In the modern political era, it’s common to take a poll, find out what the public are thinking, then simply feed that back to them during an election campaign. Johnson et al. have obviously found that the average voter is thinking:
– Brexit: Just get it done
– More police on the streets
– More money for the NHS, and for education
So that’s what the Tories are promising. However, “just get it done” is a fairly nonsensical slogan regarding Brexit. At the populist level, it’s as if Brexit were a TV series which has gone on for too many years, so people are sick of it and want to see it cancelled. But Brexit more properly admits of karmic explanation: While Brexit is truly a mess, it’s a mess which was painstakingly constructed over a number of years. There is no push-button solution. The sad truth is that the mess must be painstakingly cleaned up, dismantled. Regardless of which scenario eventually prevails, fixing Brexit will take time. Again referencing the Beeb: “For anyone who has had enough of Brexit, the uncomfortable fact is that — whatever the outcome — many years of technical talks and political drama lie ahead.”

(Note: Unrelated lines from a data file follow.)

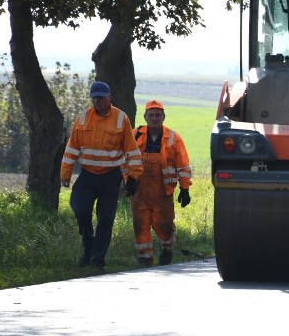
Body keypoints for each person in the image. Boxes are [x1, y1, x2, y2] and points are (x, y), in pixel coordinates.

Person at [61, 81, 143, 271]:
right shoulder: (82, 119)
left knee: (105, 219)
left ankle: (97, 259)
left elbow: (132, 150)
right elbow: (72, 148)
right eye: (94, 97)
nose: (97, 100)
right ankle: (88, 246)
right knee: (80, 210)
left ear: (109, 98)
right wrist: (65, 172)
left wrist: (133, 177)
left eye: (101, 97)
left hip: (111, 176)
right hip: (87, 175)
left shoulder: (121, 119)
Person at [128, 100, 192, 267]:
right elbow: (125, 159)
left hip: (163, 191)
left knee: (165, 224)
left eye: (158, 115)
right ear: (145, 117)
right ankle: (144, 260)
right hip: (139, 191)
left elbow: (183, 164)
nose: (154, 118)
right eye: (151, 115)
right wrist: (129, 180)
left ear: (163, 117)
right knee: (140, 224)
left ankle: (167, 249)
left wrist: (185, 188)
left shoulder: (173, 137)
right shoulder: (134, 135)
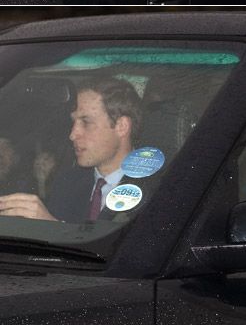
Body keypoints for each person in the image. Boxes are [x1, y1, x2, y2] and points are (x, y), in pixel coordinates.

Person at [0, 77, 143, 222]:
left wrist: (51, 229)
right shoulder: (67, 183)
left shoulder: (154, 190)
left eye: (86, 122)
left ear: (122, 127)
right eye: (73, 122)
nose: (72, 135)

Brexit was marketed as a push-button solution to underlying problems which were not, in the main, caused by EU membership. Now “just get it done” is the new push-button solution to the slew of problems spawned by Brexit. This inane solution is being marketed by the same old “peesome threesome” — Boris Johnson, Michael Gove, and Dominic Cummings — that brought us Brexit in the first place. And if Brexit is not handled with great diplomacy, there will be no more “awesome foursome.” The Scots may be the first to leave.

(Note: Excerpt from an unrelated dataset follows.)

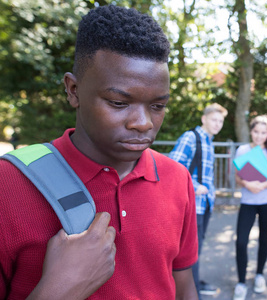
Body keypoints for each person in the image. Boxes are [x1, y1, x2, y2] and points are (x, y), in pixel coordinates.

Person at [0, 5, 199, 299]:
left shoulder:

When it comes to just getting it done, how about harvesting those fantastic British crops? Sadly, the raspberries are rotting on the vine, because not many seasonal workers from the EU are willing to come and pick them anymore. This ITV report explains:
To Compromise or Not?
There are certain types of compromise which strike us as inherently reasonable. To take a hypothetical example: Education advocates say the schools need an infusion of one hundred million pounds. Government ministers say there is no money available. Eventually, a compromise is reached at fifty million pounds.
Brexit is a more difficult issue on which to compromise. One reason is that it was marketed under false pretenses. Brexit reality differs so markedly from Brexit fantasy that it feels odd to try and interpolate between the two, to find centre ground. How do you plant a flag somewhere between Wigan and Wonderland? What sort of creature is half unicorn, half lipstick-besmirched pig?
I respect people who want to vote for a compromise deal, but I tend to be more of a Remain purist. My feeling is: Get the policy right, and over time the politics can be fixed. The mad posh for Brexit cannot last forever; but once you’re out of the EU, you’re out of the EU. It’s not like a magazine subscription which you can simply renew when the mood strikes you. The fruit which has rotted can never be reclaimed, and this may apply to the next generation of young people, who may find their options for education and enlightenment severely curtailed by Brexit.
The views expressed are my own, and do not represent any other person or organization.